Yep! Really fun Sunday from Evan as usual. No ANI Difranco showing up, but TMBG will work for me, and I’ve now seen Owl House thanks to my 10 yo, but it didn’t help me get DANA.
Puzzle: NYT
As someone who knows all the Bible stories and also knew all the book titles, I thoroughly enjoyed this one. And I’ve been doing the NYT crossword every day for 30 years. Like art, puzzle enjoyment is subjective. To Jill and Michelle, thank you for a fun solve.
I thought it was a pretty fun Sunday; very enjoyable!
Puzzle: WaPo; Rating: 4.5 stars
Accessible, delightful and elegant
Puzzle: WaPo; Rating: 4.5 stars
Accessible, timely, elegant, delightful
I didn’t see the NYT themers as terribly punny or funny. Sure, big-budget movies and classic Bible episodes will stick closely to type-determining plot lines, and these do without saying all that much. So it works, but quick and dirty.
I may have been less impressed because of my own lack of knowledge: I had forgotten that all these were books at all (albeit mostly ones that serve as source for movies), particularly The Great Escape. Still, I’ll just say that it’ll do and leave it at that.
Sigh.

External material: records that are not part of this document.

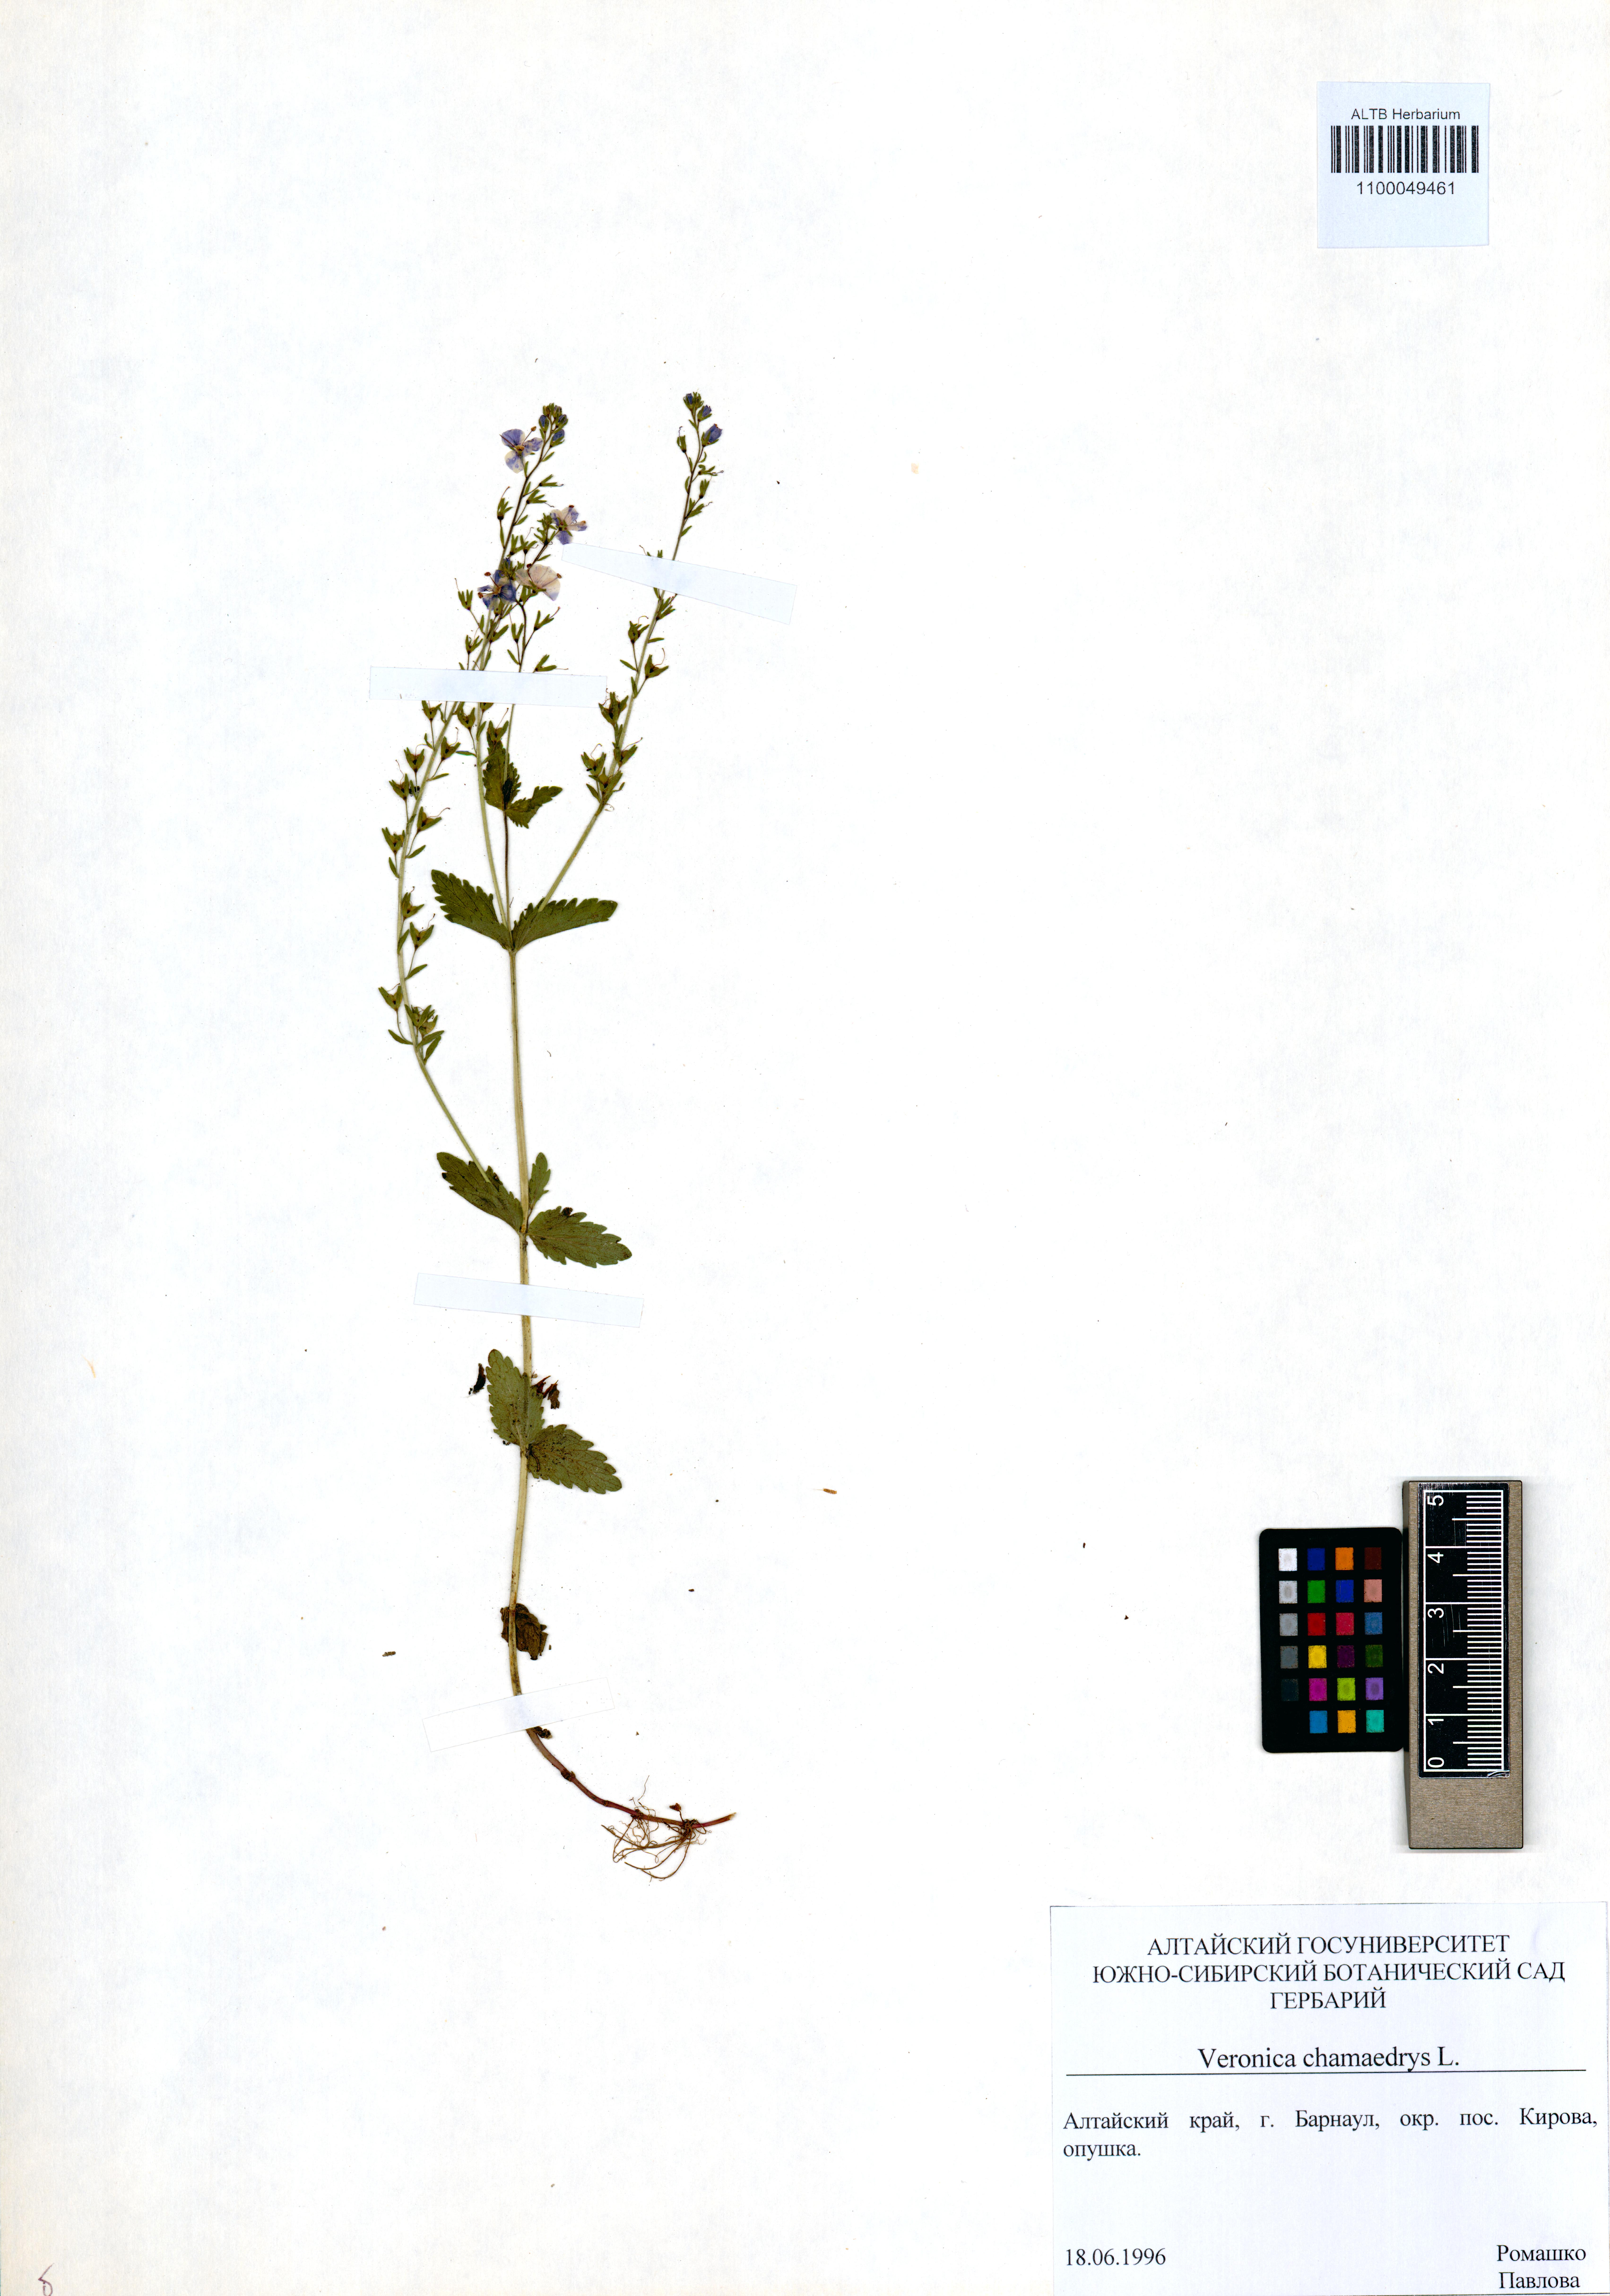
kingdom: Plantae
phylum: Tracheophyta
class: Magnoliopsida
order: Lamiales
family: Plantaginaceae
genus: Veronica
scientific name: Veronica chamaedrys
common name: Germander speedwell
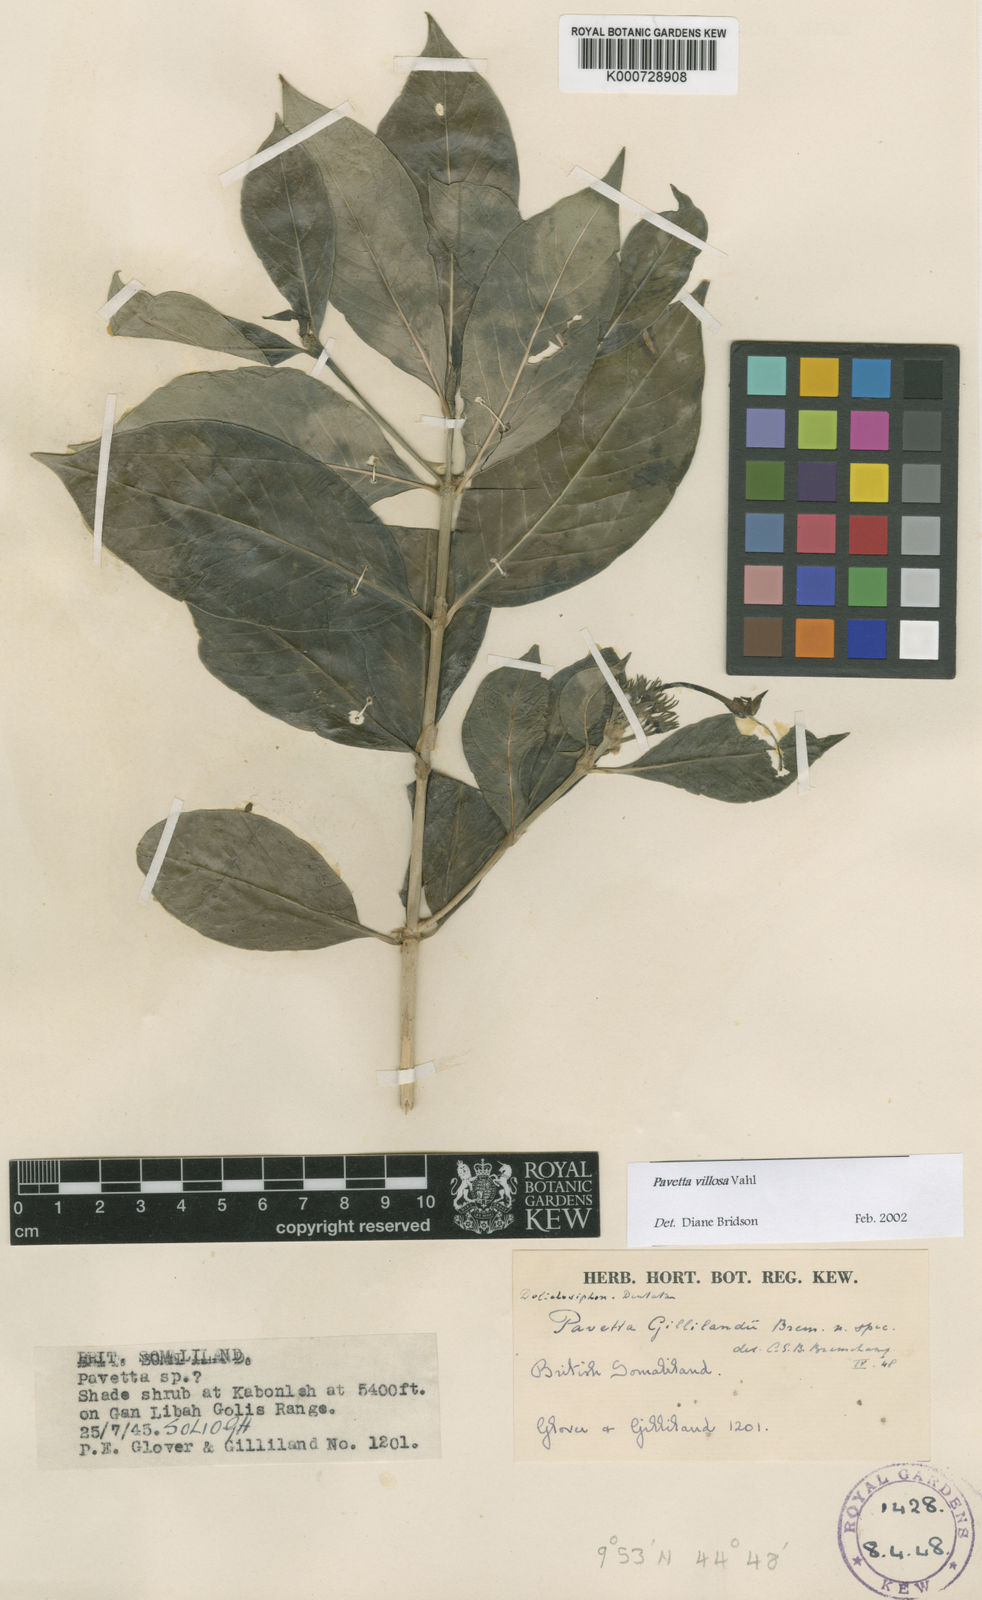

I miss Devil Cross when Evan wasn’t constrained by the mainstream.
Devil Cross was fun to do, but how am I being so constrained now that you find it dissatisfying?
You must agree there are a lot of words you used in Devil Cross that Wapo won’t allow. And what about your (I think) last one? MODOR repeated & repeated…..
It’s not really a hardship that I can’t use most curse words in Post puzzles. HODOR is still in my word list, though.
Puzzle: NYT; Rating: 4 stars
I think that those of us who have been doing umpteen crosswords for however many years, forget that newspaper puzzles are designed for the masses,not individuals with specific likes and dislikes.
Myself, I’ve been doing crosswords for over 60 years… and have yet to encounter one that I downright hated.
It’s also worth recalling the insightful aphorism coined by renowned science fiction author Theodore Sturgeon, a saying that has become embedded in the zeitgeist:
“90% of Science Fiction is crud.
But then 90% of anything is crud.”
Side Note:
I really, Really, REALLY enjoyed this one.